# Exercise goal
Take nothing but the lines from the one with "left wrist: (149, 213)" through the one with "right wrist: (100, 71)" in the entries below, both ends kept, and return them exactly with pictures left out.

# Dataset content
++++
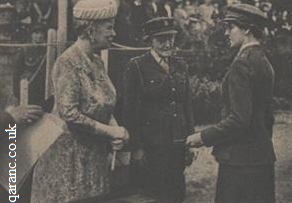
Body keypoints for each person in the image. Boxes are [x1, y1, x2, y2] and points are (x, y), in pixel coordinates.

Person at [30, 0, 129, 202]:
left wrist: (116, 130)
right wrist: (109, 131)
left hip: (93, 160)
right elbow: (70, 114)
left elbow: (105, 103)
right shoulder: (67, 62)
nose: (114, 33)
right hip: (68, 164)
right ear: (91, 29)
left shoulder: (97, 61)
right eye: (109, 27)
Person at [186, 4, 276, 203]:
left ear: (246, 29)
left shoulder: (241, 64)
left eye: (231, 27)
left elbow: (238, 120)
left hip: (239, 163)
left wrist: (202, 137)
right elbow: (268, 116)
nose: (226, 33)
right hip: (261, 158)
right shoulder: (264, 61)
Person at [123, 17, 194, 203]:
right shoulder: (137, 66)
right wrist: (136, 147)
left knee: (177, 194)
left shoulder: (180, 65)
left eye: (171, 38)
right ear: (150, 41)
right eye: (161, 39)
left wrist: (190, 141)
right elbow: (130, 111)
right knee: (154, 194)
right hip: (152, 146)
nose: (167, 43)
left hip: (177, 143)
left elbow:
++++
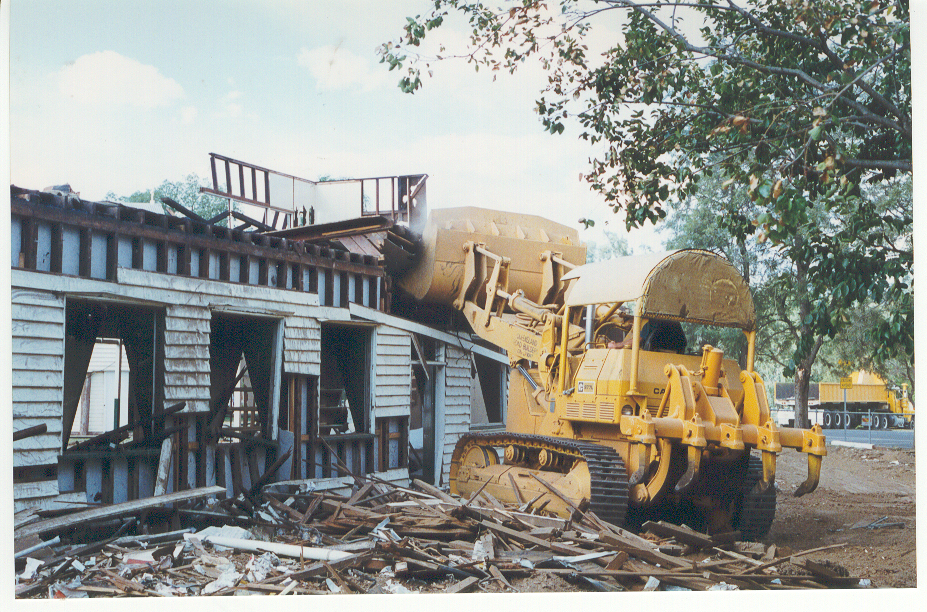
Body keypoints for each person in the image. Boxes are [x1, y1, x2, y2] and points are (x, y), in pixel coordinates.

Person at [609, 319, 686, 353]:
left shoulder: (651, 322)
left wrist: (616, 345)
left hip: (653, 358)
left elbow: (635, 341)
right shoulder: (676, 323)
++++
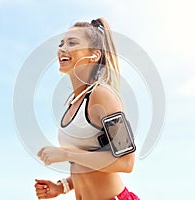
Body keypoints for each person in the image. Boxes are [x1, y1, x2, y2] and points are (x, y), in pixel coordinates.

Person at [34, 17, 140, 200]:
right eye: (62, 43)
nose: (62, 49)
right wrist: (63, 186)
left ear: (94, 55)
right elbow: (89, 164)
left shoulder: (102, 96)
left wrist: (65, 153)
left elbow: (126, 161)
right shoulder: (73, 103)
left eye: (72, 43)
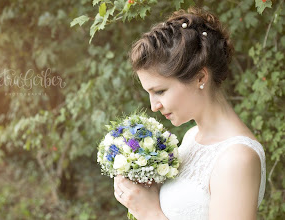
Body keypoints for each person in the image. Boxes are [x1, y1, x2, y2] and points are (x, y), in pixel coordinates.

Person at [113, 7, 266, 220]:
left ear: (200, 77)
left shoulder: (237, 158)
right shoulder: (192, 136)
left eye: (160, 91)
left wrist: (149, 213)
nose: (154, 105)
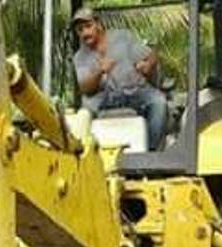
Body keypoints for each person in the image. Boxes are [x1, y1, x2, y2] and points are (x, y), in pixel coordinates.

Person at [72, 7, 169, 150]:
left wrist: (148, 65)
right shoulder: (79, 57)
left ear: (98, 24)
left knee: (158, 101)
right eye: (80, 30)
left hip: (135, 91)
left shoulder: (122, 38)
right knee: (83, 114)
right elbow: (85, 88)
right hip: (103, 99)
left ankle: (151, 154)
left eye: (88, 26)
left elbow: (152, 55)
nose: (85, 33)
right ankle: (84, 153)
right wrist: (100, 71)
++++
# Task response
left wrist: (149, 213)
nose: (154, 105)
Body keypoints for each person in the image. Boxes are [x1, y1, x2, y2] and points are (x, y), in pixel coordinates.

Person at [72, 7, 169, 150]:
left wrist: (148, 65)
right shoulder: (79, 57)
left ear: (98, 24)
left knee: (158, 101)
right eye: (80, 30)
left hip: (135, 91)
left shoulder: (122, 38)
right knee: (83, 114)
right elbow: (85, 88)
right hip: (103, 99)
left ankle: (151, 154)
left eye: (88, 26)
left elbow: (152, 55)
nose: (85, 33)
right ankle: (84, 153)
right wrist: (100, 71)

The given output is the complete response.